● **Data provided**:
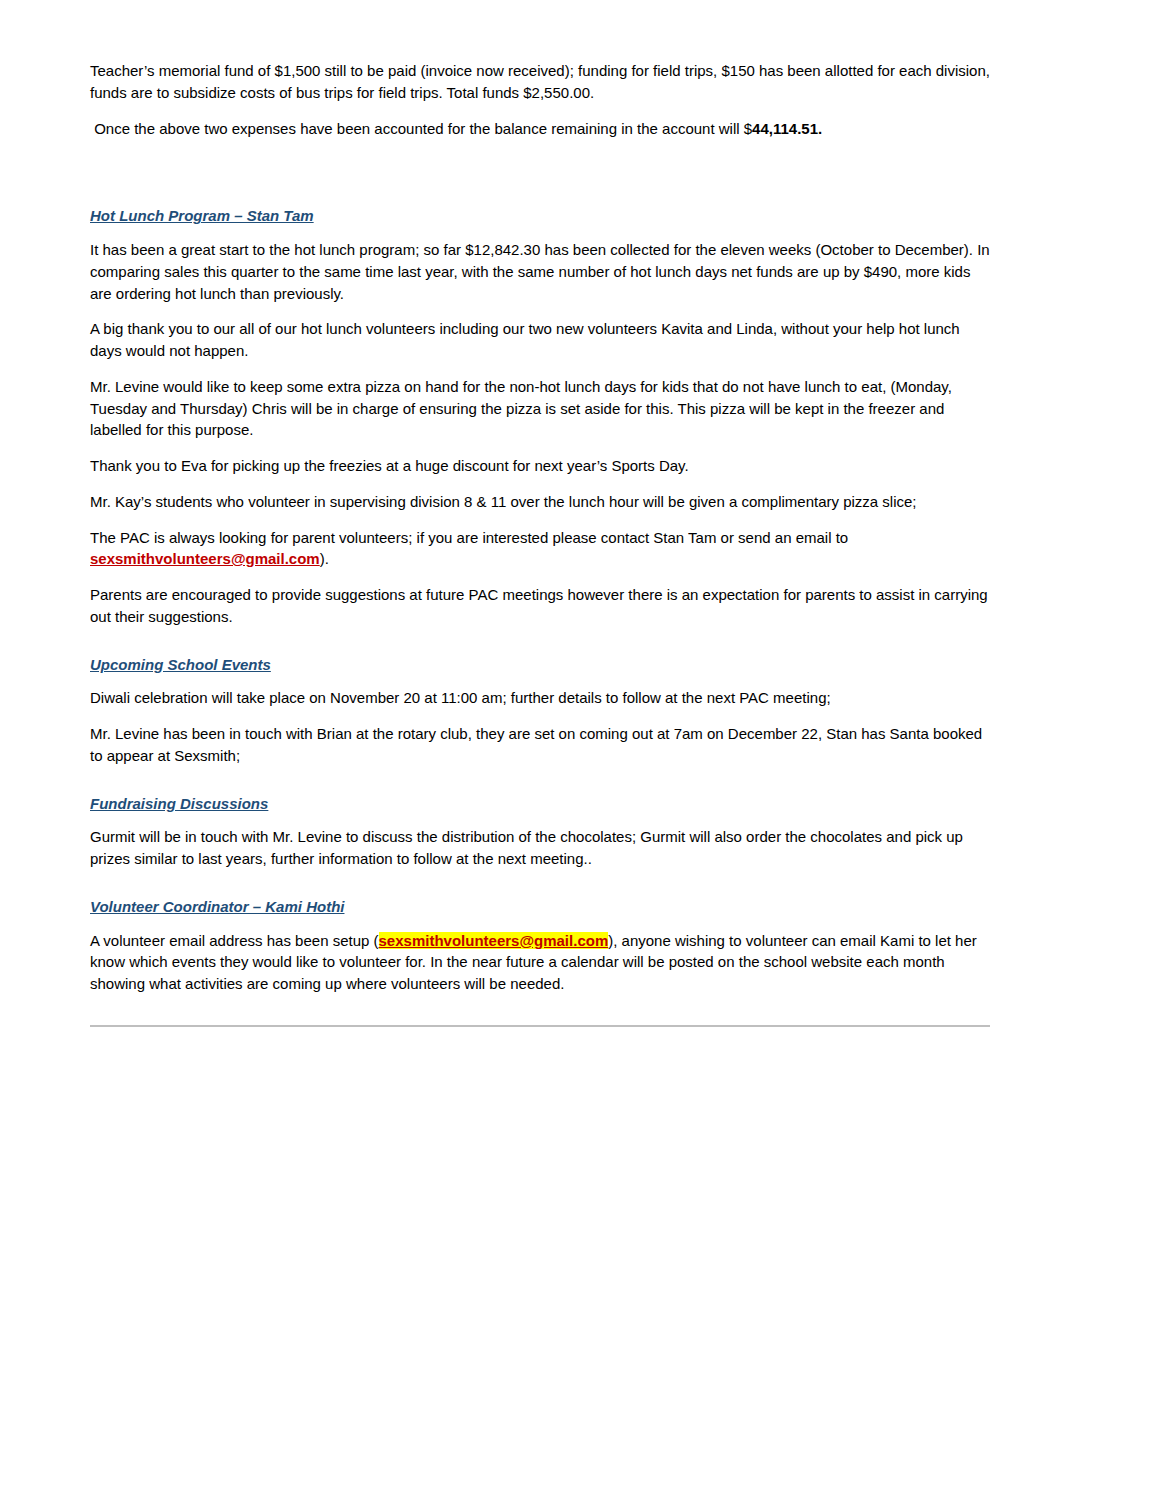Teacher’s memorial fund of $1,500 still to be paid (invoice now received); funding for field trips, $150 has been allotted for each division, funds are to subsidize costs of bus trips for field trips. Total funds $2,550.00.
Once the above two expenses have been accounted for the balance remaining in the account will $44,114.51.
Hot Lunch Program – Stan Tam
It has been a great start to the hot lunch program; so far $12,842.30 has been collected for the eleven weeks (October to December). In comparing sales this quarter to the same time last year, with the same number of hot lunch days net funds are up by $490, more kids are ordering hot lunch than previously.
A big thank you to our all of our hot lunch volunteers including our two new volunteers Kavita and Linda, without your help hot lunch days would not happen.
Mr. Levine would like to keep some extra pizza on hand for the non-hot lunch days for kids that do not have lunch to eat, (Monday, Tuesday and Thursday) Chris will be in charge of ensuring the pizza is set aside for this. This pizza will be kept in the freezer and labelled for this purpose.
Thank you to Eva for picking up the freezies at a huge discount for next year’s Sports Day.
Mr. Kay’s students who volunteer in supervising division 8 & 11 over the lunch hour will be given a complimentary pizza slice;
The PAC is always looking for parent volunteers; if you are interested please contact Stan Tam or send an email to sexsmithvolunteers@gmail.com).
Parents are encouraged to provide suggestions at future PAC meetings however there is an expectation for parents to assist in carrying out their suggestions.
Upcoming School Events
Diwali celebration will take place on November 20 at 11:00 am; further details to follow at the next PAC meeting;
Mr. Levine has been in touch with Brian at the rotary club, they are set on coming out at 7am on December 22, Stan has Santa booked to appear at Sexsmith;
Fundraising Discussions
Gurmit will be in touch with Mr. Levine to discuss the distribution of the chocolates; Gurmit will also order the chocolates and pick up prizes similar to last years, further information to follow at the next meeting..
Volunteer Coordinator – Kami Hothi
A volunteer email address has been setup (sexsmithvolunteers@gmail.com), anyone wishing to volunteer can email Kami to let her know which events they would like to volunteer for. In the near future a calendar will be posted on the school website each month showing what activities are coming up where volunteers will be needed.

● **Task goal**:
Out of the entries above, write out only the lines between the line holding "Parents are encouraged" and the line holding "Gurmit will be", inclusive, each exactly as given.

● **Exercise result**:
Parents are encouraged to provide suggestions at future PAC meetings however there is an expectation for parents to assist in carrying out their suggestions.
Upcoming School Events
Diwali celebration will take place on November 20 at 11:00 am; further details to follow at the next PAC meeting;
Mr. Levine has been in touch with Brian at the rotary club, they are set on coming out at 7am on December 22, Stan has Santa booked to appear at Sexsmith;
Fundraising Discussions
Gurmit will be in touch with Mr. Levine to discuss the distribution of the chocolates; Gurmit will also order the chocolates and pick up prizes similar to last years, further information to follow at the next meeting..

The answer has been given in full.